[[ Document segment open ]]

Last week, there was a fair bit of furor when Jake Archibald wrote an article1 describing an experimental feature in Chrome that hides all but the domain name of the URL you’re on. The idea is very similar to what already happens in the iOS 7 version of Safari: once navigation is underway, the URL is hidden and only the domain name is visible in the location bar. If you want to get to the full URL, then you either click or set focus back to the location bar (in Chrome, you click the domain name).

I’ll admit, the first time I encountered this behavior in iOS 7, I was a bit surprised. I quickly came to not only understand it, but also appreciate it. I’m able to tell at a glance what site I’m on and I can easily get to the URL if I want it. In the meantime, it’s a nice, clean interface that doesn’t disrupt my usage pattern.

The more I thought about it, the more I realized that this move was not only okay for the web, but it is the next logical step in a process that has been ongoing for sometime now.

[[ Document segment closed ]]
[[ Information shown open ]]

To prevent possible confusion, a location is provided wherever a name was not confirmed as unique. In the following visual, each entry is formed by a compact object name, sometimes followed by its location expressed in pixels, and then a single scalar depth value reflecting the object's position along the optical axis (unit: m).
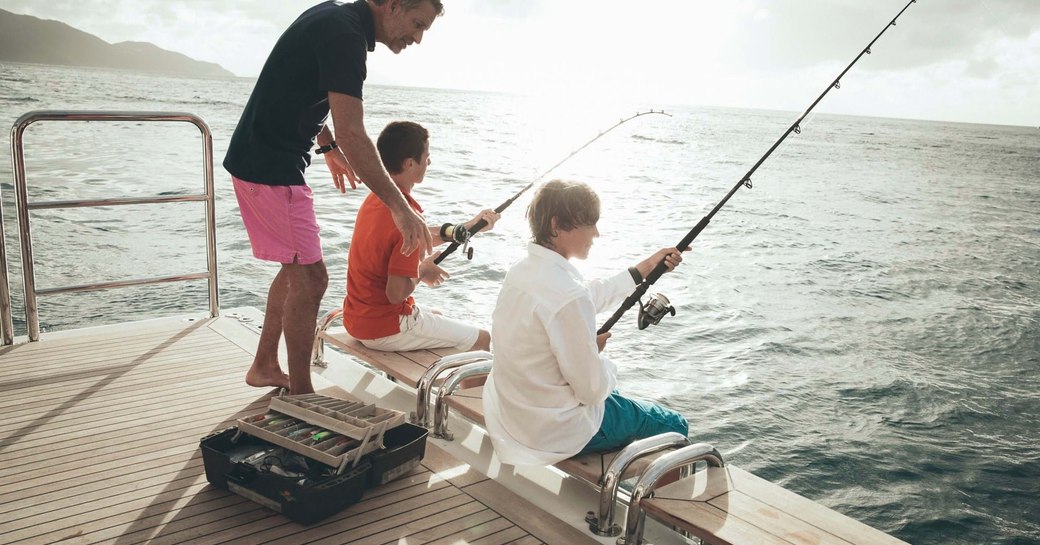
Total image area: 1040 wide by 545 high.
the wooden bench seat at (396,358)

[[ Information shown closed ]]
[[ Information shown open ]]

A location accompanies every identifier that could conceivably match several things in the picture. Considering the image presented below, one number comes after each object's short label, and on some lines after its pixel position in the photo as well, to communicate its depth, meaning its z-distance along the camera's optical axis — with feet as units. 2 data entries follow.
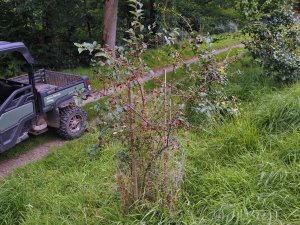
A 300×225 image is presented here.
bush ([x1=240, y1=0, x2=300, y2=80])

[[ Information shown closed ]]

> _Tasks to perform_
a) According to the post about URL hiding, what is visible in the location bar of iOS 7 Safari once navigation is underway?
b) Translate this sentence from the post about URL hiding into Spanish: "I’ll admit, the first time I encountered this behavior in iOS 7, I was a bit surprised."
c) Continue the post about URL hiding from the point where it stops.
The listing plays no part in this work.

> _Answers to the problems_
a) Only the domain name.

b) Lo admito: la primera vez que me encontré con este comportamiento en iOS 7, me sorprendió un poco.

c)
We don’t own the web

We geeks tend to forget that we don’t own the web. The web is not just for us. We are its caretakers. We groom it and coax it to grow in certain directions. The web is for everyone, that means geeks and non-geeks alike. And whether we like it or not, there are for more non-geeks than there are geeks in the world. The grandparents and parents, the barely computer-literate middle-aged folk, the kids who don’t really know how to speak yet. The web is for all of them.

If you look back at the history of the internet, you’ll see evidence of this from its early days. There was almost always a push for average folks to be online. America Online and Prodigy grew to be successful because they hid all of the ugliness of the internet at that point in time. Gopher and FTP and even email, to some extent, were hard for people to use and understand. Online services that abstracted away the geeky parts flourished.

The web came after that as a way to continue the forward progress. Those online services represented lock-in, and the web was a promise of unfettered access to all of the information available online. It succeeded because it replicated the most consumer-friendly parts of those online services (embedded images, simple click-to-navigate interactions, and so on).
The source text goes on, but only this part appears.